Nos últimos onze anos Menezes trabalhava persistentemente no Hotel do Velho Oeste. Chegava antes dos demais funcionários, adiantava os expedientes, verificava as contas a serem pagas na abertura dos bancos, conferia os cálculos, arrumava maneiras de cortar despesas e, embora todos os funcionários do departamento administrativo largassem suas funções pontualmente às 17h55, permanecia na revisão de documentos até às 21h.






Aceitava o trabalho sem reconhecimento, não reclamava dos atrasos salariais, nem manifestava suas insatisfações com os critérios fajutos de promoção. Recordava do caso de uma estagiária. Três meses, alguns copos de champanhe barato, assessora da gerência geral recebendo cinco vezes mais do que ele.






Nos últimos meses, estabelecera meta ambiciosa: o cargo de quase-gerente. O gerente gastava os dias passeando pelo imenso complexo da rede hoteleira, cumprimentando hóspedes, bebendo com comerciantes e empresários das cidades vizinhas e lançando olho gordo para as mulheres alheias. O quase-gerente respondia pelos problemas, descascava os abacaxis e, uma vez, saíra de casa na ceia de natal para desentupir um vaso sanitário da suíte presidencial.
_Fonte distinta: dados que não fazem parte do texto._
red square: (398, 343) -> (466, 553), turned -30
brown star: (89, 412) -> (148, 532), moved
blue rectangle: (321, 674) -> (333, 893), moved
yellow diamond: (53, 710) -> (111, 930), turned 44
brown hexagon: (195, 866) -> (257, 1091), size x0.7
Para atingir a meta, estudou com afinco os movimentos do prédio, analisou criteriosamente as contas, compreendeu os mecanismos de entrada e de saída de dinheiro e, para definitivamente quebrar o ciclo sazonal, elaborou um projeto. Os hotéis, as pousadas, os albergues da juventude, as pensões e outras espécies de alojamento sofrem com os períodos sazonais. De dezembro a meados de março o hotel lotava. De abril a junho vivia às moscas para, em julho, retornar às boas e, mais uma vez, de agosto a novembro, com exceção dos feriados, o prejuízo se alastrar.
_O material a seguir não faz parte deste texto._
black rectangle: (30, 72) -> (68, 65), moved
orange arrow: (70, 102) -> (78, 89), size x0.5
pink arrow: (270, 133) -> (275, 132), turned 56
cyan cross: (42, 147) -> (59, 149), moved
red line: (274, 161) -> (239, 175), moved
Se conseguisse aumentar o número de hóspedes nos meses em que geralmente não aparecia ninguém? Esforço, notado; genialidade, reconhecida. Telefonou para agências de viagens, trocou idéia com professores do último ano de ensino médio, convenceu associações científicas da estrutura urbana. A namorada acompanhava o desempenho dele que entrou na sala do gerente geral disposto a brigar pela vaga de quase-gerente. Prova de sua competência registrada nas reservas de setenta quartos lotados quando, no ano passado, apenas doze mantinham clientes.






O gerente geral impressionou-se, conferiu os dados, observou com empolgação o depósito de metade dos valores totais das reservas, parabenizou-o efusivamente. Faria algumas ligações. Menezes sentou-se. O coração acelerado voltou ao ritmo normal, o suor escorreu pelas têmporas, a noiva encostou na mesa. A saia curta destacava pernas grossas, bumbum arredondado em contínuas sessões de treinamento na academia, cabelos tratados semanalmente. A cara da noiva? Um asfalto repleto de crateras. Mas, o que importavam faces danificadas se o resto da lataria estava razoável?






- Conversei com o... – O gerente emudeceu, os olhos correram o corpo da parceira de Menezes que, ansioso e nervoso sobre a promoção, sequer desconfiou da atenção redobrada.






- Conversou com quem? Inquiriu o funcionário.






O gerente dar-lhe-ia a grande notícia de que o cargo era seu, mas voltando a olhar disfarçadamente a morena, informou que aguardava uma resposta superior. Afinal, como deveria saber, o cargo de quase-gerente exigia uma pessoa capacitada. Convidou Menezes e a namorada à sua sala, entretanto uma idéia assaltou-lhe no saguão:






- Você conseguiu um grande feito, mas acredito que se conseguisse mais trinta vagas, totalizando cem apartamentos lotados, os donos do hotel se surpreenderiam e o contratariam imediatamente. Já disse que você preenchera setenta apartamentos. Trinta novos clientes afastariam qualquer dúvida sobre sua determinação e compromisso. Pegue a prancheta, algumas fichas e duas canetas. Saia na rua! Convença alguns turistas a voltarem no próximo ano e se hospedarem conosco. Sei que você consegue!






Menezes agarrou a prancheta, os formulários e as canetas. Saiu repetindo: - Vou conseguir! Vou conseguir! Vou conseguir!






O gerente convidou a namorada do funcionário para conhecer a adega. Gostava de vinho do Porto ou preferia os do Rio Grande do Sul? Duas voltas na chave da porta.










*Publicado originalmente na coluna Ficções, Caderno Tem!, do Oeste Notícias (Presidente Prudente – SP) de 18 de fevereiro de 2011.